As imagens levam a crer que se trata de pastilha elástica ou plasticina – mas não deixam muita margem para dúvida: Não é uma matéria natural e muito menos aparenta ser rocha. E em 2016, foram estas características que chamaram a atenção de Ignacio Gestoso, investigador espanhol radicado há vários anos em Portugal, e de outros investigadores do Centro de Ciências do Mar e do Ambiente (MARE) enquanto passeavam numa zona de costa, nas imediações da Ponta de São Lourenço, sudeste da ilha da Madeira: afinal o que são aquelas manchas azuis que se encontram na superfície das rochas?

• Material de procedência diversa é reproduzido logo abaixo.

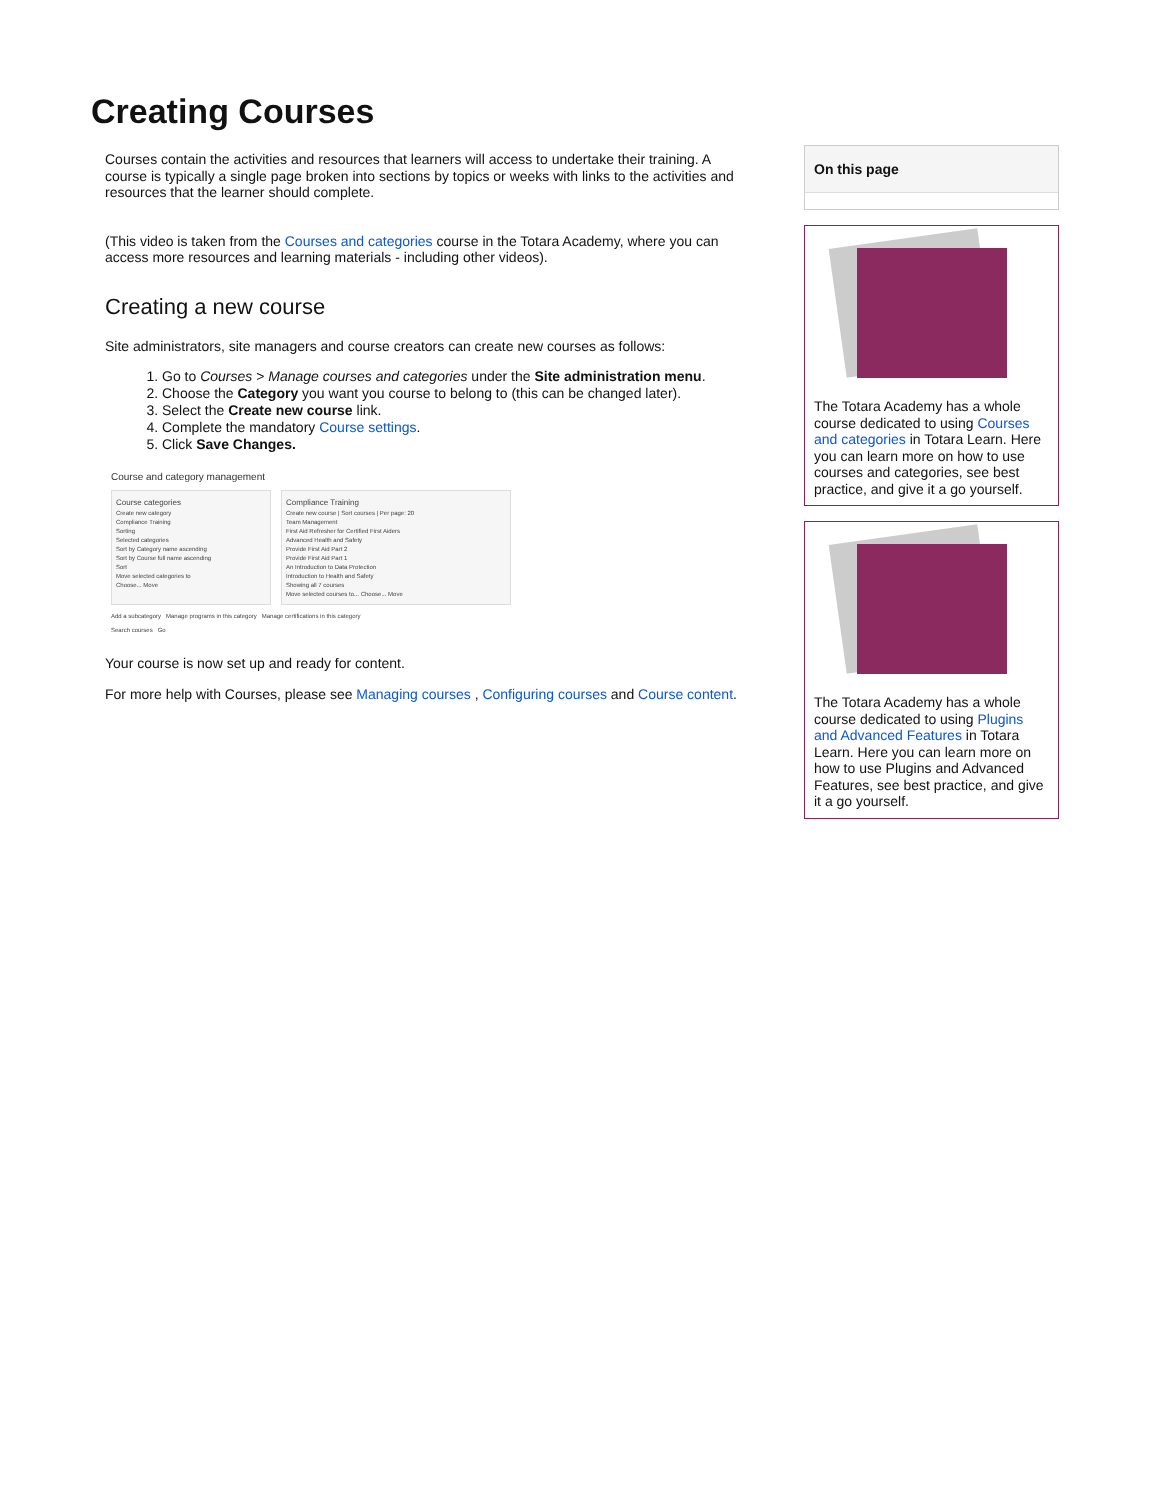Creating Courses
Courses contain the activities and resources that learners will access to undertake their training. A course is typically a single page broken into sections by topics or weeks with links to the activities and resources that the learner should complete.
(This video is taken from the Courses and categories course in the Totara Academy, where you can access more resources and learning materials - including other videos).
Creating a new course
Site administrators, site managers and course creators can create new courses as follows:
1. Go to Courses > Manage courses and categories under the Site administration menu.
2. Choose the Category you want you course to belong to (this can be changed later).
3. Select the Create new course link.
4. Complete the mandatory Course settings.
5. Click Save Changes.
Course and category management
Course categories
Create new category
Compliance Training
Sorting
Selected categories
Sort by Category name ascending
Sort by Course full name ascending
Sort
Move selected categories to
Choose... Move
Compliance Training
Create new course | Sort courses | Per page: 20
Team Management
First Aid Refresher for Certified First Aiders
Advanced Health and Safety
Provide First Aid Part 2
Provide First Aid Part 1
An Introduction to Data Protection
Introduction to Health and Safety
Showing all 7 courses
Move selected courses to... Choose... Move
Add a subcategory Manage programs in this category Manage certifications in this category
Search courses Go
Your course is now set up and ready for content.
For more help with Courses, please see Managing courses , Configuring courses and Course content.
On this page
The Totara Academy has a whole course dedicated to using Courses and categories in Totara Learn. Here you can learn more on how to use courses and categories, see best practice, and give it a go yourself.
The Totara Academy has a whole course dedicated to using Plugins and Advanced Features in Totara Learn. Here you can learn more on how to use Plugins and Advanced Features, see best practice, and give it a go yourself.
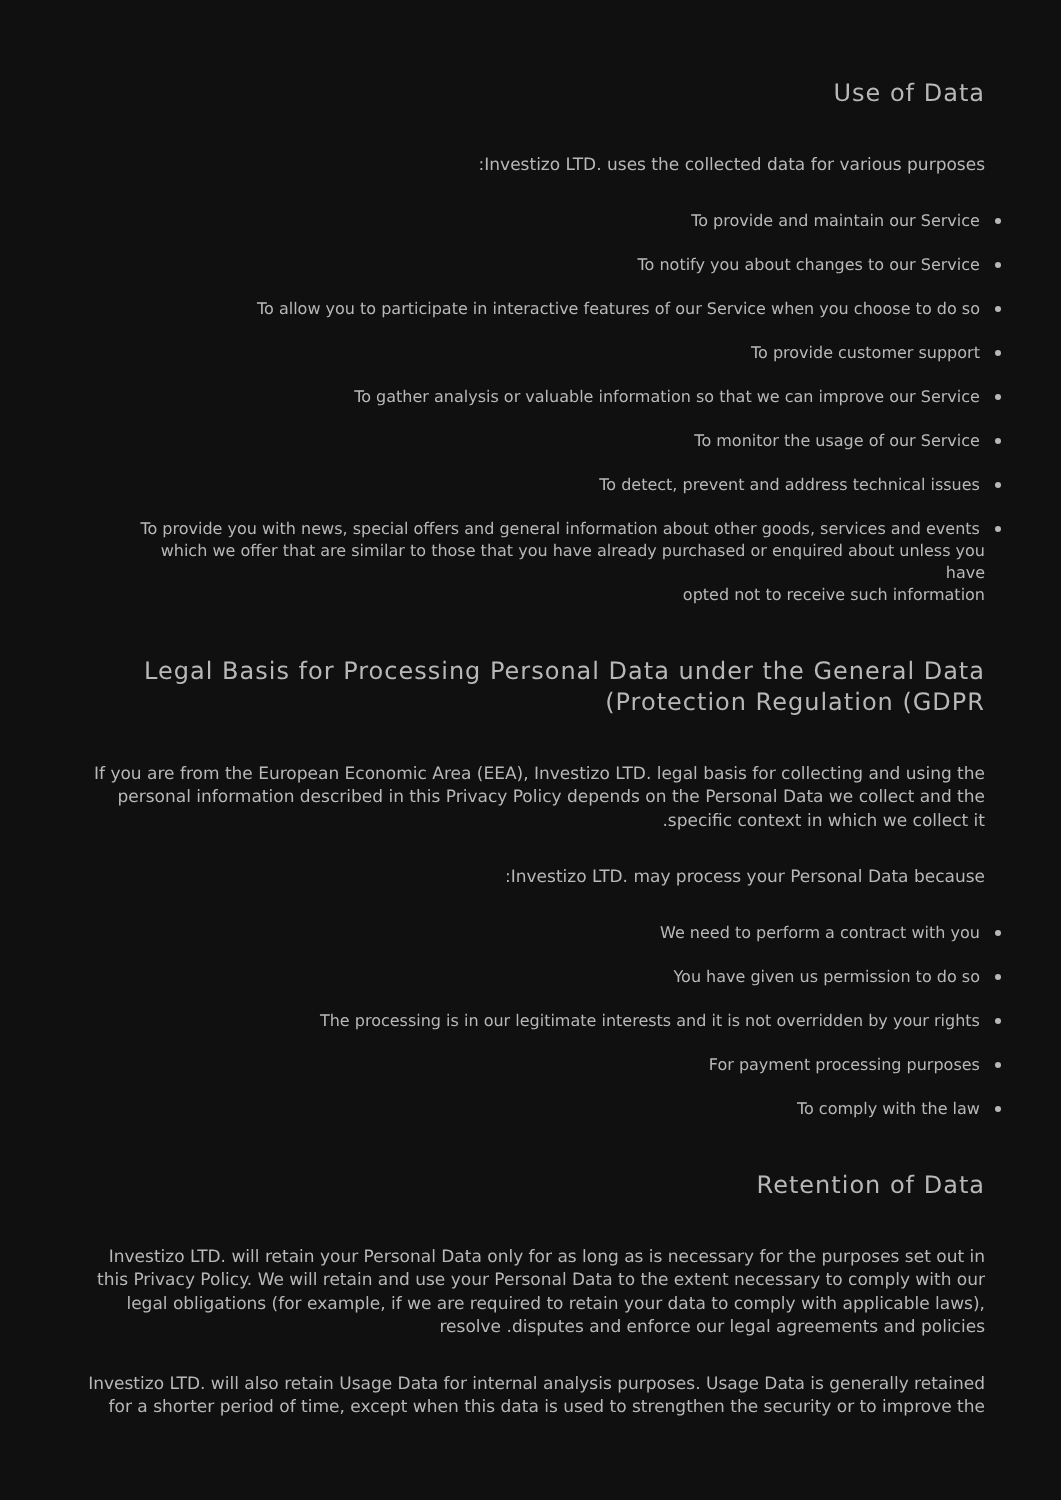Use of Data
:Investizo LTD. uses the collected data for various purposes
To provide and maintain our Service
To notify you about changes to our Service
To allow you to participate in interactive features of our Service when you choose to do so
To provide customer support
To gather analysis or valuable information so that we can improve our Service
To monitor the usage of our Service
To detect, prevent and address technical issues
To provide you with news, special offers and general information about other goods, services and events
which we offer that are similar to those that you have already purchased or enquired about unless you have
opted not to receive such information
Legal Basis for Processing Personal Data under the General Data
(Protection Regulation (GDPR
If you are from the European Economic Area (EEA), Investizo LTD. legal basis for collecting and using the personal information described in this Privacy Policy depends on the Personal Data we collect and the .specific context in which we collect it
:Investizo LTD. may process your Personal Data because
We need to perform a contract with you
You have given us permission to do so
The processing is in our legitimate interests and it is not overridden by your rights
For payment processing purposes
To comply with the law
Retention of Data
Investizo LTD. will retain your Personal Data only for as long as is necessary for the purposes set out in this Privacy Policy. We will retain and use your Personal Data to the extent necessary to comply with our legal obligations (for example, if we are required to retain your data to comply with applicable laws), resolve .disputes and enforce our legal agreements and policies
Investizo LTD. will also retain Usage Data for internal analysis purposes. Usage Data is generally retained for a shorter period of time, except when this data is used to strengthen the security or to improve the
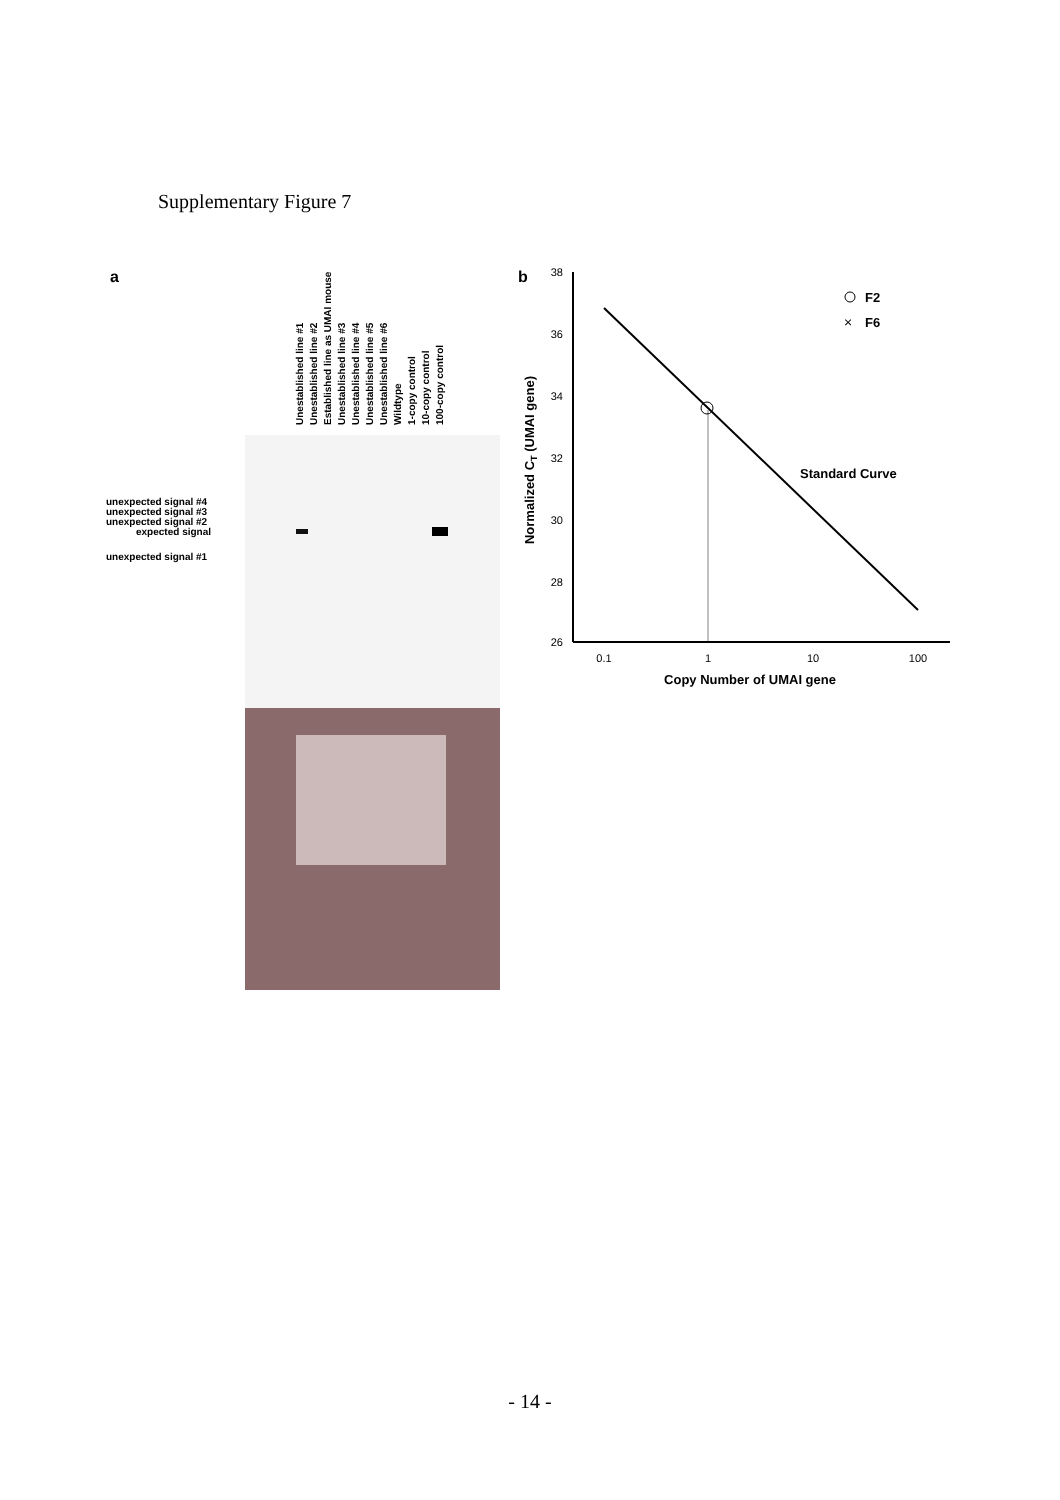Supplementary Figure 7
a
Unestablished line #1
Unestablished line #2
Established line as UMAI mouse
Unestablished line #3
Unestablished line #4
Unestablished line #5
Unestablished line #6
Wildtype
1-copy control
10-copy control
100-copy control
unexpected signal #4
unexpected signal #3
unexpected signal #2
expected signal
unexpected signal #1
b
38
36
34
32
30
28
26
0.1
1
10
100
Copy Number of UMAI gene
Normalized CT (UMAI gene)
Standard Curve
F2
×
F6
- 14 -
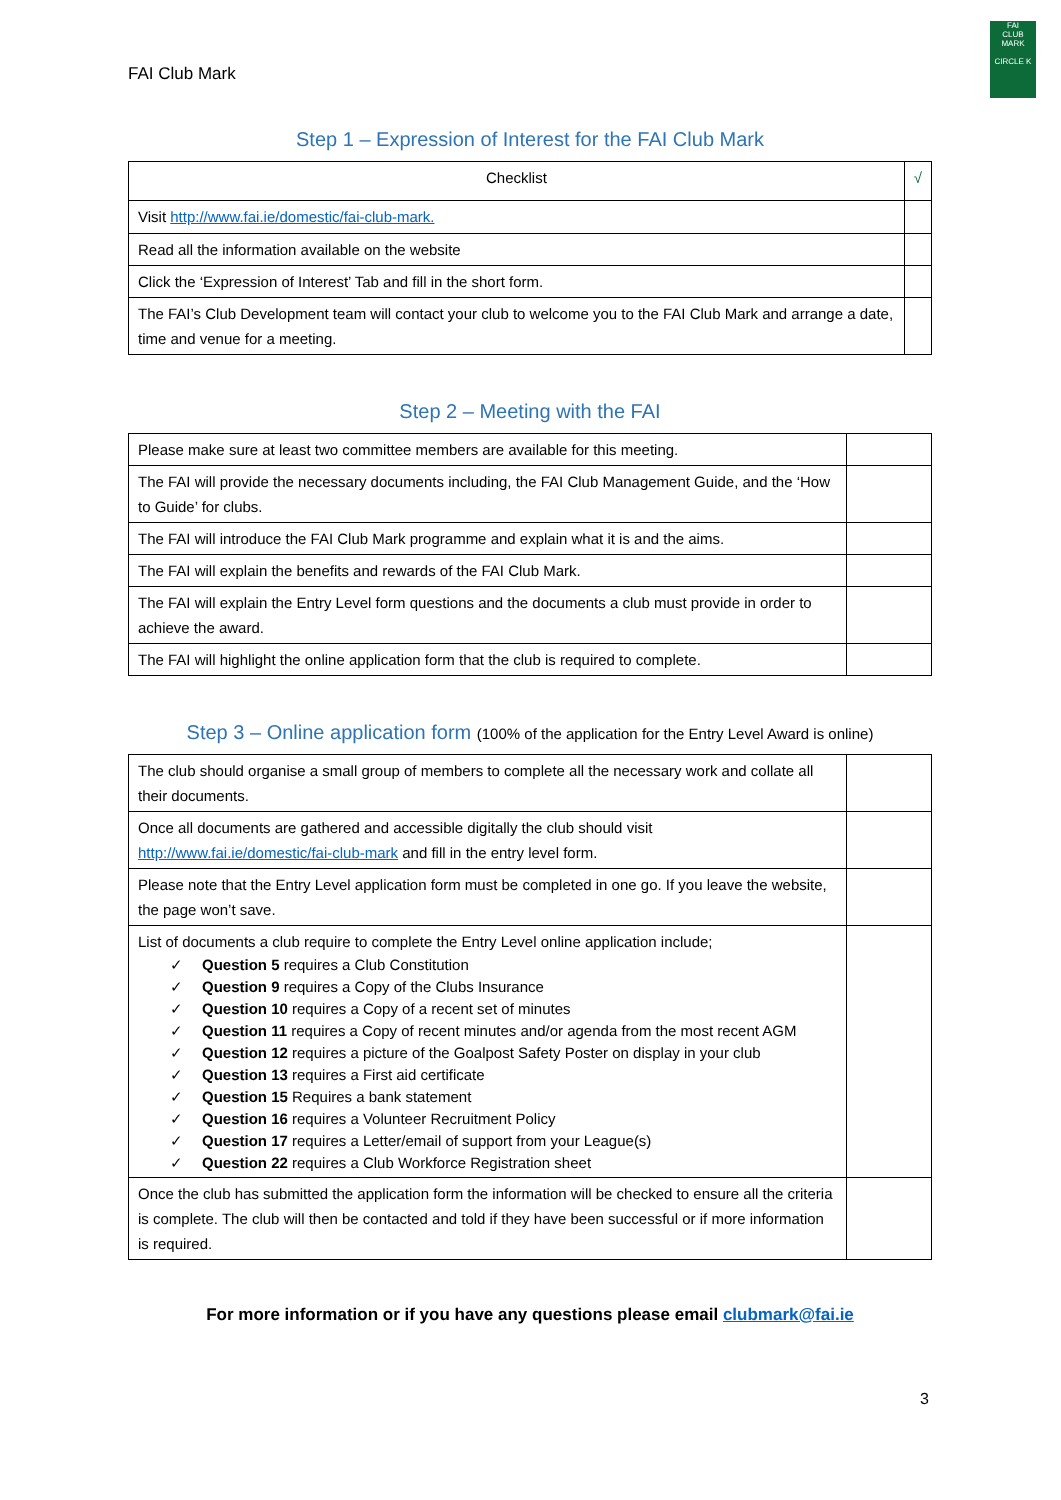FAI Club Mark
FAI
CLUB MARK
CIRCLE K
Step 1 – Expression of Interest for the FAI Club Mark
| Checklist | √ |
| --- | --- |
| Visit http://www.fai.ie/domestic/fai-club-mark. | |
| Read all the information available on the website | |
| Click the ‘Expression of Interest’ Tab and fill in the short form. | |
| The FAI’s Club Development team will contact your club to welcome you to the FAI Club Mark and arrange a date, time and venue for a meeting. | |
Step 2 – Meeting with the FAI
| Please make sure at least two committee members are available for this meeting. | |
| The FAI will provide the necessary documents including, the FAI Club Management Guide, and the ‘How to Guide’ for clubs. | |
| The FAI will introduce the FAI Club Mark programme and explain what it is and the aims. | |
| The FAI will explain the benefits and rewards of the FAI Club Mark. | |
| The FAI will explain the Entry Level form questions and the documents a club must provide in order to achieve the award. | |
| The FAI will highlight the online application form that the club is required to complete. | |
Step 3 – Online application form (100% of the application for the Entry Level Award is online)
| The club should organise a small group of members to complete all the necessary work and collate all their documents. | |
| Once all documents are gathered and accessible digitally the club should visit http://www.fai.ie/domestic/fai-club-mark and fill in the entry level form. | |
| Please note that the Entry Level application form must be completed in one go. If you leave the website, the page won’t save. | |
| List of documents a club require to complete the Entry Level online application include; ✓ Question 5 requires a Club Constitution ✓ Question 9 requires a Copy of the Clubs Insurance ✓ Question 10 requires a Copy of a recent set of minutes ✓ Question 11 requires a Copy of recent minutes and/or agenda from the most recent AGM ✓ Question 12 requires a picture of the Goalpost Safety Poster on display in your club ✓ Question 13 requires a First aid certificate ✓ Question 15 Requires a bank statement ✓ Question 16 requires a Volunteer Recruitment Policy ✓ Question 17 requires a Letter/email of support from your League(s) ✓ Question 22 requires a Club Workforce Registration sheet | |
| Once the club has submitted the application form the information will be checked to ensure all the criteria is complete. The club will then be contacted and told if they have been successful or if more information is required. | |
For more information or if you have any questions please email clubmark@fai.ie
3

A resposta chegaria dois anos depois, confirmando uma das principais ameaças para a vida nos oceanos. As manchas incomuns são compostas de polietileno, «um dos plásticos mais utilizados na indústria, (que é) um material comum, por exemplo, nas embalagens de plástico para produtos alimentares», informa Ignacio Gestoso, investigador do polo madeirense do MARE, num e-mail enviado para a Exame Informática.
Da composição química das misteriosas manchas chegou-se facilmente ao nome que, possivelmente, acabará por juntar-se à lista dos efeitos nefastos da atividade humada nos oceanos: plasticrust.
«De momento, não temos a certeza exata de como é que se formam, mas pensamos que, a partir da ação das ondas do mar, pedaços de plástico que andam à deriva flutuando, podem bater contra as rochas e originar a sua formação. Novos estudos terão que ser feitos para esclarecer completamente esta questão», explica Ignacio Gestoso.
A “descoberta” de rochas que integram plásticos na sua composição já entrou no circuito académico. Em junho, um artigo sobre plasticrust foi assinado por Ignacio Gestoso, juntamente com Eva Cacabelos, Patrício Ramalhosa, João Canning-Clode.
Os investigadores do polo madeirense do MARE não têm dúvidas de que o plasticrust é uma consequência direta da poluição, mas admitem que possa não ter ainda produzido réplicas noutras paragens: «De momento é um fenómeno muito localizado e pontual, somente detetado no rochoso entremaés de um local, na costa sudoeste da Ilha da Madeira, com uma cobertura de 10% desse local concreto», detalha Ignacio Gestoso.
As crostas de polietileno foram detetadas nas rochas entremarés, que ficam submersas com a maré cheia e a descoberto durante a maré vazia. Os 10% de cobertura da superfície mencionados pelos investigadores apenas dizem respeito a uma zona entremarés junto da Ponta de São Lourenço. Os investigadores acreditam que o plasticrust terá registado uma expansão durante os últimos três anos – passando a ocupar uma extensão maior das rochas e assumindo diferentes cores. O que não augura nada de animador: os investigadores do MARE receiam que o plasticrust esteja a substituir gradualmente a crosta formada pela natureza sobre as rochas entremarés – de uma forma que, eventualmente, poderá não diferir muito daquela que hoje ocorre com algas e líquenes que embatem contra as rochas devido à força das ondas.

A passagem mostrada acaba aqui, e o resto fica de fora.